(Stored data)
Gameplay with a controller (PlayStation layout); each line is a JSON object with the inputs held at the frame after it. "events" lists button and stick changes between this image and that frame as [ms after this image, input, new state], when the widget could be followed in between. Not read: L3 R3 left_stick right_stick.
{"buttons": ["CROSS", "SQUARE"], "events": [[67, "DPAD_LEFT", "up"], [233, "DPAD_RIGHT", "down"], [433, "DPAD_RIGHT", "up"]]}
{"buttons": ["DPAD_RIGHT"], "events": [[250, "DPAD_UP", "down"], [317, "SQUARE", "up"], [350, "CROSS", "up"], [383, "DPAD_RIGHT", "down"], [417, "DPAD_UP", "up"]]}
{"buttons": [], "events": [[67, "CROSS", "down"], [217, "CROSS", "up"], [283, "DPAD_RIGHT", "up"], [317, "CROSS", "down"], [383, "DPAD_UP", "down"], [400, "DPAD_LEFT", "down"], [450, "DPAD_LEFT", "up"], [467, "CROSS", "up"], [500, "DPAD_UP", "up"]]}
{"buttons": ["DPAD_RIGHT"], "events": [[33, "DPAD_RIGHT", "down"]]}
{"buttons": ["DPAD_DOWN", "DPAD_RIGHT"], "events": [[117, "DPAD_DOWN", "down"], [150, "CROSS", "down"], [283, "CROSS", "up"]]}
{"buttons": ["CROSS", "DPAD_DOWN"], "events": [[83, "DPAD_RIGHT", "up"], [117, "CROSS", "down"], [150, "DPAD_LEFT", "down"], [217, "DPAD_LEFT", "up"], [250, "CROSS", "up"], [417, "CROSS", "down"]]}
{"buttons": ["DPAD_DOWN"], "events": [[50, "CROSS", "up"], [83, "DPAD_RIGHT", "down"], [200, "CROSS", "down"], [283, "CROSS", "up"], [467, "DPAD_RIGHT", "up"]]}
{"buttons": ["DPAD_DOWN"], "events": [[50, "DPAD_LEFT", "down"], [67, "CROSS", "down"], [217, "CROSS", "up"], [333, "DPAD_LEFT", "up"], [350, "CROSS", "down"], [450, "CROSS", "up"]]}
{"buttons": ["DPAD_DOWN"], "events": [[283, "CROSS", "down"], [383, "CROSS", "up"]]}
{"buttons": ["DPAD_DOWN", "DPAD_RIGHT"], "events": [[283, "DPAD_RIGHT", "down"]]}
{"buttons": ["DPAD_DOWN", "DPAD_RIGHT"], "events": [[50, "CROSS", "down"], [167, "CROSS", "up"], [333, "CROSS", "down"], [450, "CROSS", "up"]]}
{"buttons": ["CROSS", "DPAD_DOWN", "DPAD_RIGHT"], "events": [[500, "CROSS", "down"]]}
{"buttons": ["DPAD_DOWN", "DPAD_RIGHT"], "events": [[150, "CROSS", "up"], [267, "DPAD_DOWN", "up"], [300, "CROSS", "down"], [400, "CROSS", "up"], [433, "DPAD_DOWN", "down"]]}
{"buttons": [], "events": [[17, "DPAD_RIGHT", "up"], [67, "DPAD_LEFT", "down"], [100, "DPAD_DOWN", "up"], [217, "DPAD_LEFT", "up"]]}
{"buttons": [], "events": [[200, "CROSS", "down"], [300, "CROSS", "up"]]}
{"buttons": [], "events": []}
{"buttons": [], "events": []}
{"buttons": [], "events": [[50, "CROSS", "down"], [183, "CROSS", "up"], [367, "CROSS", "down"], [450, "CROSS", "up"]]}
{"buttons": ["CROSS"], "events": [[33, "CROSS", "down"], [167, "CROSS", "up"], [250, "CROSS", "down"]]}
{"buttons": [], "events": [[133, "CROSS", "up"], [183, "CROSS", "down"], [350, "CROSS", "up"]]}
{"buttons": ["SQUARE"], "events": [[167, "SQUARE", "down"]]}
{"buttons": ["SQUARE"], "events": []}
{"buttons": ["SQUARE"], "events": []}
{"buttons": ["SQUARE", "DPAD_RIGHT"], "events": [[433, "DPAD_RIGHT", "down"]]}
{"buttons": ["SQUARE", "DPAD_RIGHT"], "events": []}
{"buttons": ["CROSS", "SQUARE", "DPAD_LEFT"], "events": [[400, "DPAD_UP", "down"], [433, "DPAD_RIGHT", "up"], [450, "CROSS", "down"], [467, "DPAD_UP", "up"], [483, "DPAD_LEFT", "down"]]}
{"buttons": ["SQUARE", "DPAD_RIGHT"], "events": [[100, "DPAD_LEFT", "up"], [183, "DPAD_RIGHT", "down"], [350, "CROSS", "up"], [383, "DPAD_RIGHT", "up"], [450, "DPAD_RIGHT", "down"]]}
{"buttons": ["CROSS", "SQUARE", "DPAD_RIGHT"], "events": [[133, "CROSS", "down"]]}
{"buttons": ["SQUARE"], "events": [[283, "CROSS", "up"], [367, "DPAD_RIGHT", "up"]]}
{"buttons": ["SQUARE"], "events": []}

__WHAT IS BEING ASKED__:
In the records above, find each line with the word "SQUARE" and copy it.

__SOLVED EXERCISE__:
{"buttons": ["CROSS", "SQUARE"], "events": [[67, "DPAD_LEFT", "up"], [233, "DPAD_RIGHT", "down"], [433, "DPAD_RIGHT", "up"]]}
{"buttons": ["DPAD_RIGHT"], "events": [[250, "DPAD_UP", "down"], [317, "SQUARE", "up"], [350, "CROSS", "up"], [383, "DPAD_RIGHT", "down"], [417, "DPAD_UP", "up"]]}
{"buttons": ["SQUARE"], "events": [[167, "SQUARE", "down"]]}
{"buttons": ["SQUARE"], "events": []}
{"buttons": ["SQUARE"], "events": []}
{"buttons": ["SQUARE", "DPAD_RIGHT"], "events": [[433, "DPAD_RIGHT", "down"]]}
{"buttons": ["SQUARE", "DPAD_RIGHT"], "events": []}
{"buttons": ["CROSS", "SQUARE", "DPAD_LEFT"], "events": [[400, "DPAD_UP", "down"], [433, "DPAD_RIGHT", "up"], [450, "CROSS", "down"], [467, "DPAD_UP", "up"], [483, "DPAD_LEFT", "down"]]}
{"buttons": ["SQUARE", "DPAD_RIGHT"], "events": [[100, "DPAD_LEFT", "up"], [183, "DPAD_RIGHT", "down"], [350, "CROSS", "up"], [383, "DPAD_RIGHT", "up"], [450, "DPAD_RIGHT", "down"]]}
{"buttons": ["CROSS", "SQUARE", "DPAD_RIGHT"], "events": [[133, "CROSS", "down"]]}
{"buttons": ["SQUARE"], "events": [[283, "CROSS", "up"], [367, "DPAD_RIGHT", "up"]]}
{"buttons": ["SQUARE"], "events": []}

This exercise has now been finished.